● **Input**
————————
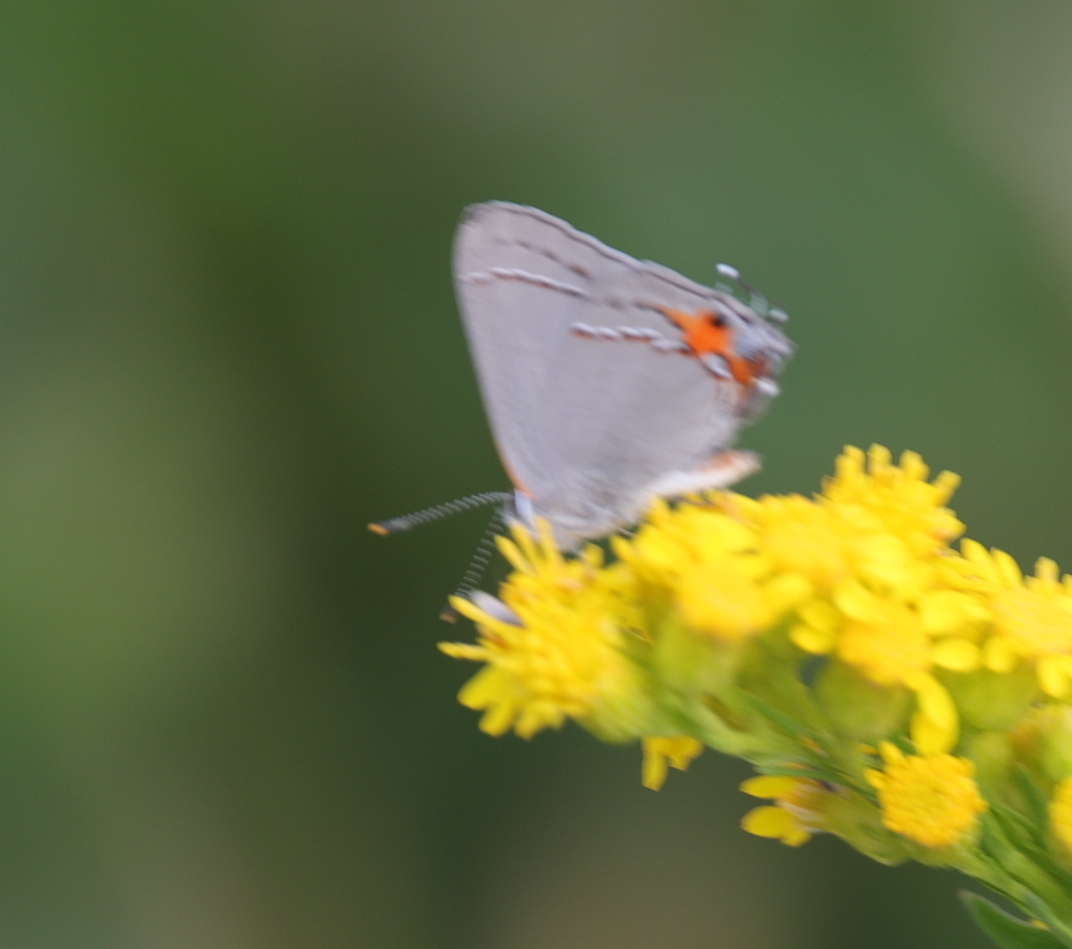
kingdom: Animalia
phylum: Arthropoda
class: Insecta
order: Lepidoptera
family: Lycaenidae
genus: Strymon
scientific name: Strymon melinus
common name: Gray hairstreak
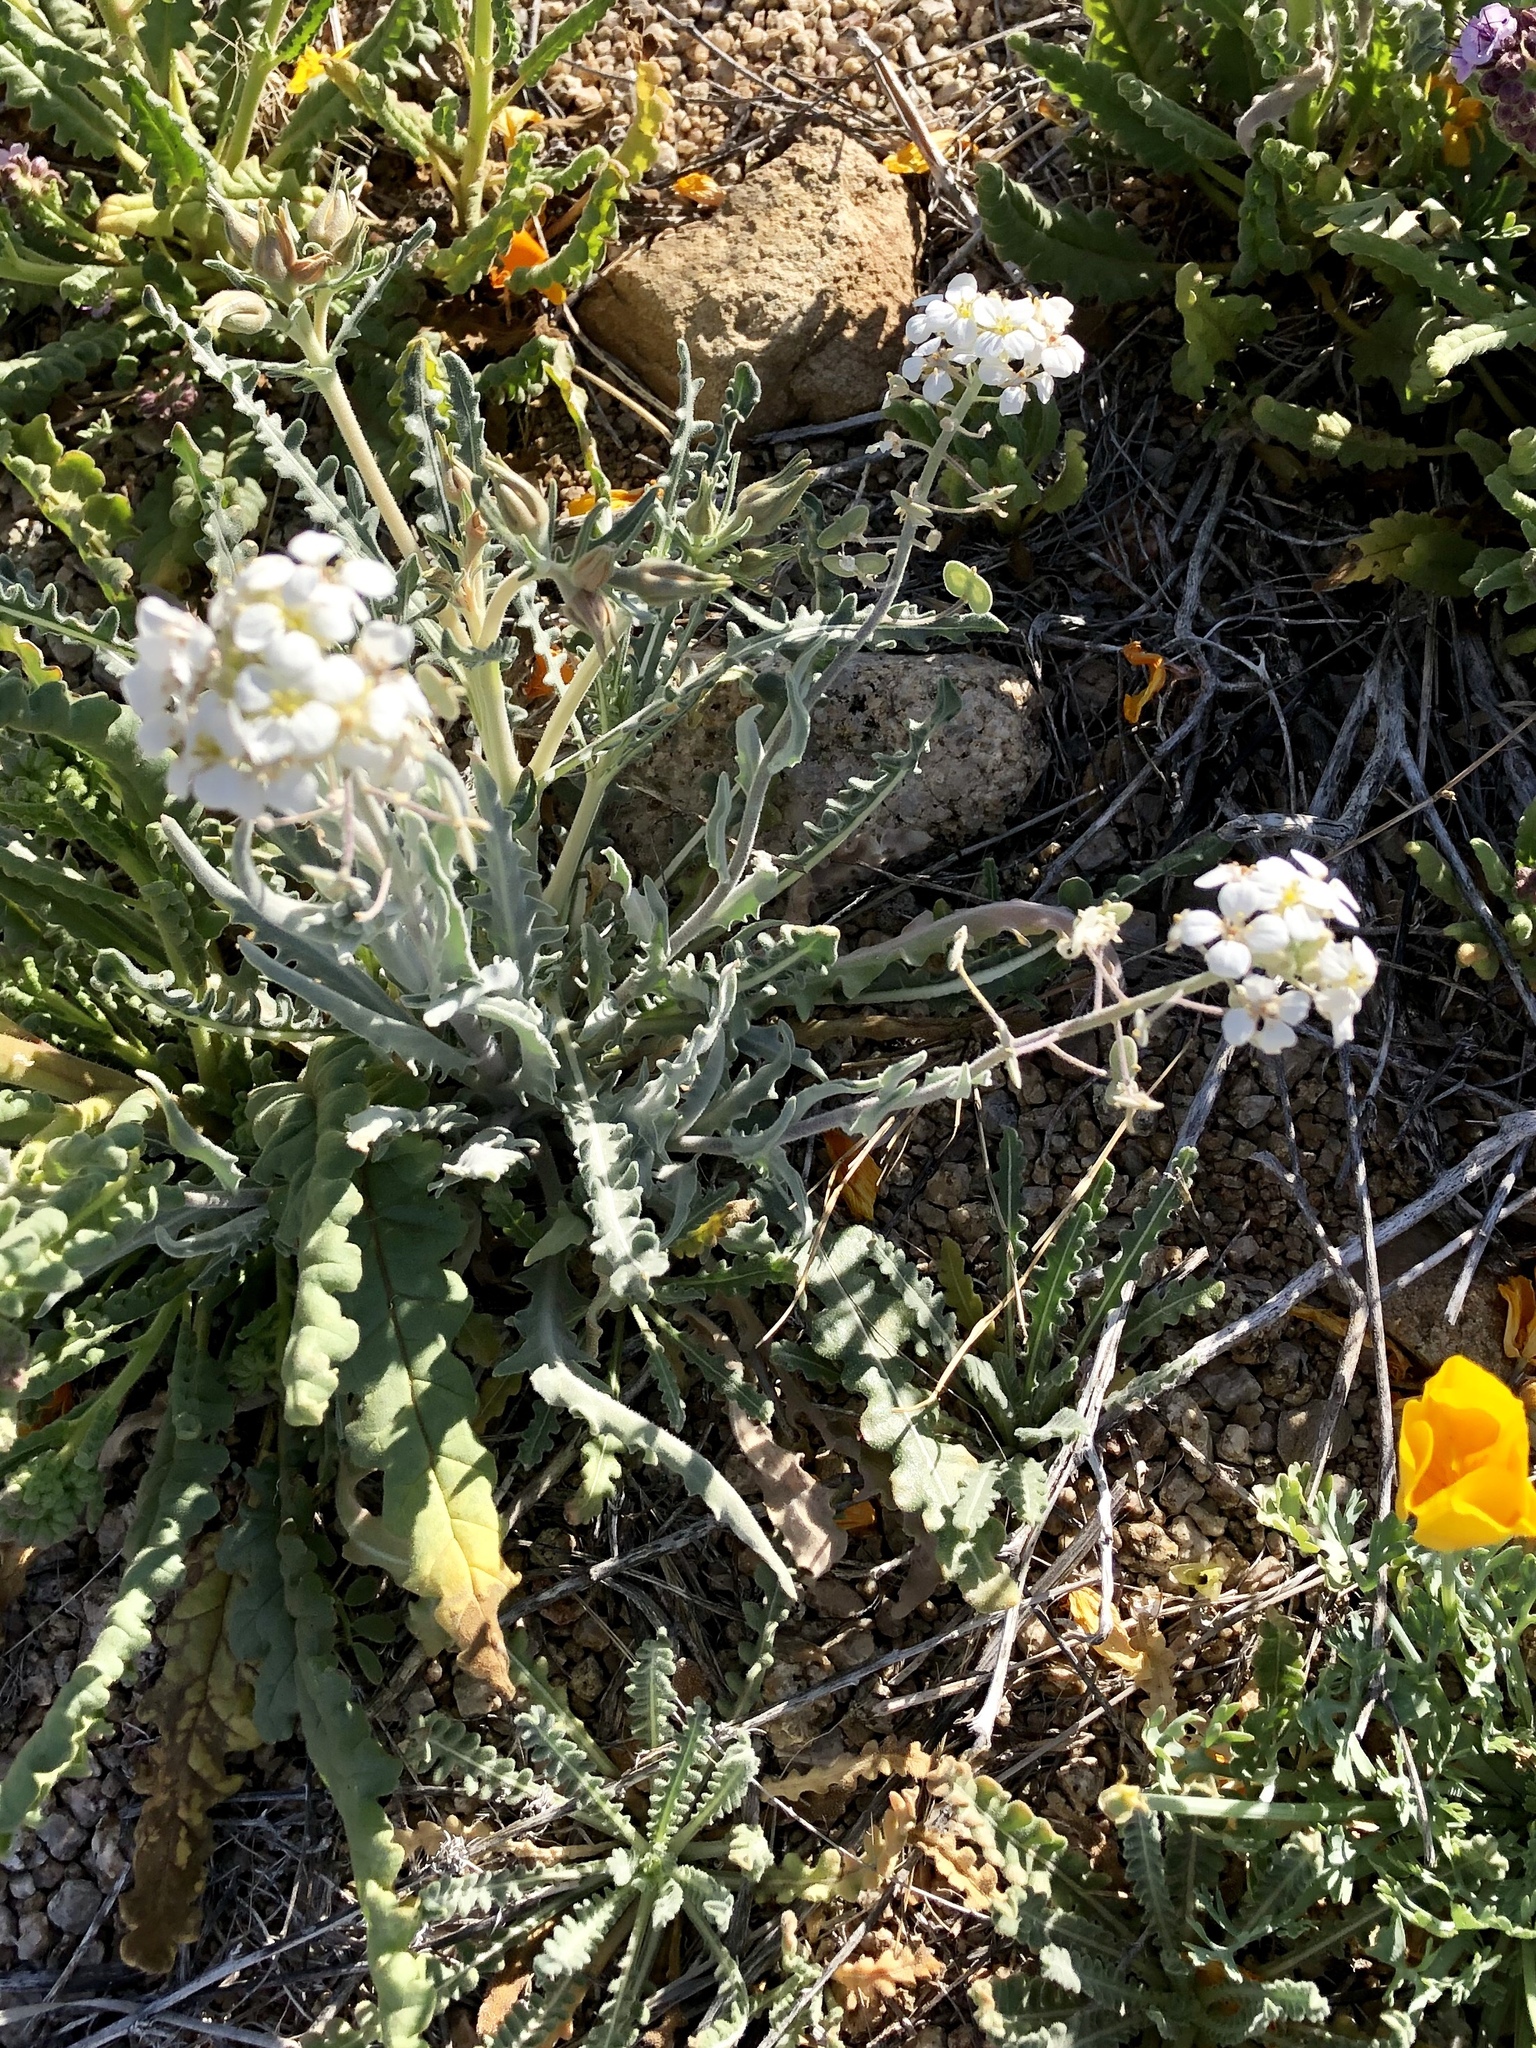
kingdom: Plantae
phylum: Tracheophyta
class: Magnoliopsida
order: Brassicales
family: Brassicaceae
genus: Dimorphocarpa
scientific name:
————————
● **Given request**
Render the text lines of the material as a numbered list, with blank lines left out. Leave the pictures out of your answer.

● **The solution**
1. kingdom: Animalia
2. phylum: Arthropoda
3. class: Insecta
4. order: Lepidoptera
5. family: Lycaenidae
6. genus: Strymon
7. scientific name: Strymon melinus
8. common name: Gray hairstreak
9. kingdom: Plantae
10. phylum: Tracheophyta
11. class: Magnoliopsida
12. order: Brassicales
13. family: Brassicaceae
14. genus: Dimorphocarpa
15. scientific name:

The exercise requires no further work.